Domingo, 4 de agosto de 2013 | Hoy
Por Luis Bruschtein
Recuerdo la casa de León en Castelar en los años ’60 con una aureola de luminosidad y color. Quizás es la nostalgia por esa circunstancia casi originaria en la vida como es la adolescencia. Todo es nuevo, todo impresiona, todo es curiosidad, todo deslumbra. Mis hermanos y yo éramos vecinos y amigos de los hijos de León y a veces le llenábamos la casa con otros chicos. Tanta luz, tanta vibración en el aire y León, siempre con Alicia, con una hermosa sonrisa, dibujan como una estampita en mi memoria. Una de esas imposibles estampitas que a veces usaba en sus artefactos y collages. Cada quien arma sus estampitas en el corazón y parte de las mías son de aquella época que brillaba, que asombraba, que sorprendía.

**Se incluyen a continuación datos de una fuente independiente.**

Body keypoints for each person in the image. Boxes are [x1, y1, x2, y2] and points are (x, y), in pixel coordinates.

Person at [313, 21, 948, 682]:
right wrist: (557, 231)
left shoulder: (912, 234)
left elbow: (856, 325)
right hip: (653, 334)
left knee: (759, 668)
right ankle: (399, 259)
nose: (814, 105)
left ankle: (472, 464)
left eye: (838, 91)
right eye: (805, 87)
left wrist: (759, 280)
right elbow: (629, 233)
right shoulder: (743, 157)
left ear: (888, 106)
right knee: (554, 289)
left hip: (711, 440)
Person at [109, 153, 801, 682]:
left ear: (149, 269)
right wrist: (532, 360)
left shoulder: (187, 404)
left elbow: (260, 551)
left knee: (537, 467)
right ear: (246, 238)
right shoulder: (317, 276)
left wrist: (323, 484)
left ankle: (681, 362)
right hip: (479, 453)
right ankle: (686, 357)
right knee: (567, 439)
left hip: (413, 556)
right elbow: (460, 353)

Dicho así, casi todo eso es también alegría, porque esa época fue de alegría. Había una explosión de libertad e inteligencia en el planeta y también en Argentina, aunque aquí se producía encajonada en el cepo retrógrado de los golpes y la tosquedad de los gobiernos militares. Fue una época de grandes búsquedas y grandes descubrimientos. Pero aquí toda esa expansión estaba comprimida por el dominio de la prepotencia. Fuerzas fenomenales y contrarias. Es una descripción subjetiva sin ninguna pretensión sociológica porque así la vivo al recordarla. Había muchas más razones para que los años ’60 fueran el preludio, la antesala del horror en su cenit.
Seguramente uno purifica los recuerdos y los vuelve estampita y creo que León, en alguna medida, también veía así aquellos años porque en la retrospectiva que hizo en el Centro Cultural Recoleta, en una pared, puso una foto de aquellos chicos cuando habíamos ido a un campamento en Valeria del Mar.

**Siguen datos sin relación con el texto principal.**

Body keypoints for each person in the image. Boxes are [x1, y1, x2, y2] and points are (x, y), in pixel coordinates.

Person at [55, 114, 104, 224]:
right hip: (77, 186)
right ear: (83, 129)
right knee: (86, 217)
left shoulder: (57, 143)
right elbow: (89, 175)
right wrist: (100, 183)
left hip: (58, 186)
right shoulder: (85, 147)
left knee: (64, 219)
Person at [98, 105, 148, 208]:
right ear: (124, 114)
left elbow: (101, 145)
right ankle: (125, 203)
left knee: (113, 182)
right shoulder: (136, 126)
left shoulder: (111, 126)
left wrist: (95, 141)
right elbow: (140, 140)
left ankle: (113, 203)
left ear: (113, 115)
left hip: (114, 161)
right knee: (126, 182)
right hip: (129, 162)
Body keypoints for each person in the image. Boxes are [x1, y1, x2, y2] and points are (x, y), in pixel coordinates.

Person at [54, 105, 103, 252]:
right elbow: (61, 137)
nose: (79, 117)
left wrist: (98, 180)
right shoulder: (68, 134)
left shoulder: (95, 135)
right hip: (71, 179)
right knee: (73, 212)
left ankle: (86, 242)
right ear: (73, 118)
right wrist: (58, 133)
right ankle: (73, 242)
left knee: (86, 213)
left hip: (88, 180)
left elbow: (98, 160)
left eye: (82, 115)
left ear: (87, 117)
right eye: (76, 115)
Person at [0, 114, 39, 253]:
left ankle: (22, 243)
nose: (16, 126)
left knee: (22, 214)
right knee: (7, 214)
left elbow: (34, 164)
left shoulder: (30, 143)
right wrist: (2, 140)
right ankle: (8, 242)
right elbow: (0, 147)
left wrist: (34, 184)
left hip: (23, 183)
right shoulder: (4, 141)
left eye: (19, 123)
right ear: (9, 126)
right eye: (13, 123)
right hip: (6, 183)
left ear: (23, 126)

Una vez fui a su casa con Carlitos Spataro, un compañero de la secundaria, para hacer con Pablo Ferrari, su hijo, el periódico mural. Carlitos vio una de las estructuras de alambre que hacía León y le agarró un ataque de risa. “¿Qué es eso?” preguntó. “Una escultura”, respondí con vergüenza porque no paraba de reírse. “¿Y qué quiere decir?”, “¿Y cómo se llama?”. A cada respuesta la carcajada se le hacía más contagiosa. Yo me moría de vergüenza, pero vi que León, un poco retirado y con disimulo, lo estaba disfrutando.
Esa casa, como todas las que tuvo, estaba llena de objetos hermosos y algunos estrambóticos. Había un cuarto donde guardaba algunas de sus obras que no estaban desparramadas por los demás ambientes. Recuerdo la emoción que sentí cuando abrí una puerta y vi ese gran Cristo crucificado en el lomo de un bombardero norteamericano en picada que había expuesto en el Di Tella.

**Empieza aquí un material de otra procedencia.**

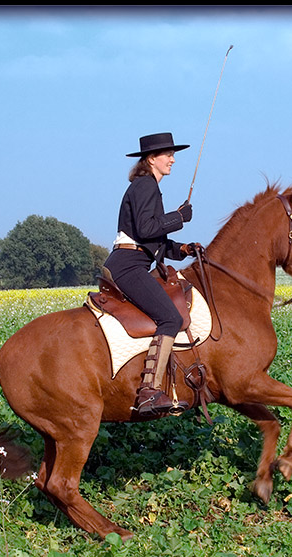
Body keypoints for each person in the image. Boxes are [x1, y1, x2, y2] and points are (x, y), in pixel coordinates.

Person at [103, 132, 198, 417]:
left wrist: (182, 249)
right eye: (167, 155)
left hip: (134, 258)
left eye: (173, 154)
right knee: (171, 317)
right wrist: (178, 217)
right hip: (127, 265)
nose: (172, 159)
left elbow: (151, 239)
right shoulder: (146, 186)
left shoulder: (148, 187)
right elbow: (146, 229)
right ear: (151, 159)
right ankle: (149, 391)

El recuerdo de ese Castelar que ya no existe y quién sabe si existió realmente, el de mi adolescencia y el de esa parva de adolescentes que bobeaban de una casa a otra y se enamoraban escuchando a Leonardo Favio y a Los Beatles, para mí está muy asociado a León y Alicia, y creo que, en alguna medida a ellos les pasaba lo mismo conmigo cada vez que nos encontrábamos, como si fuéramos hebras sueltas de aquella memoria o de aquella alegría, porque muchos de aquellos chicos, su hijo Arielito, mis hermanos Noni, Irene y Víctor, Pata Villa, Carlitos Spataro están desaparecidos durante la dictadura.
Me cuesta despedirme de este entrañable León que siempre fue parte del escenario de la vida como una de esas personas que uno sabe que están aunque no las vea.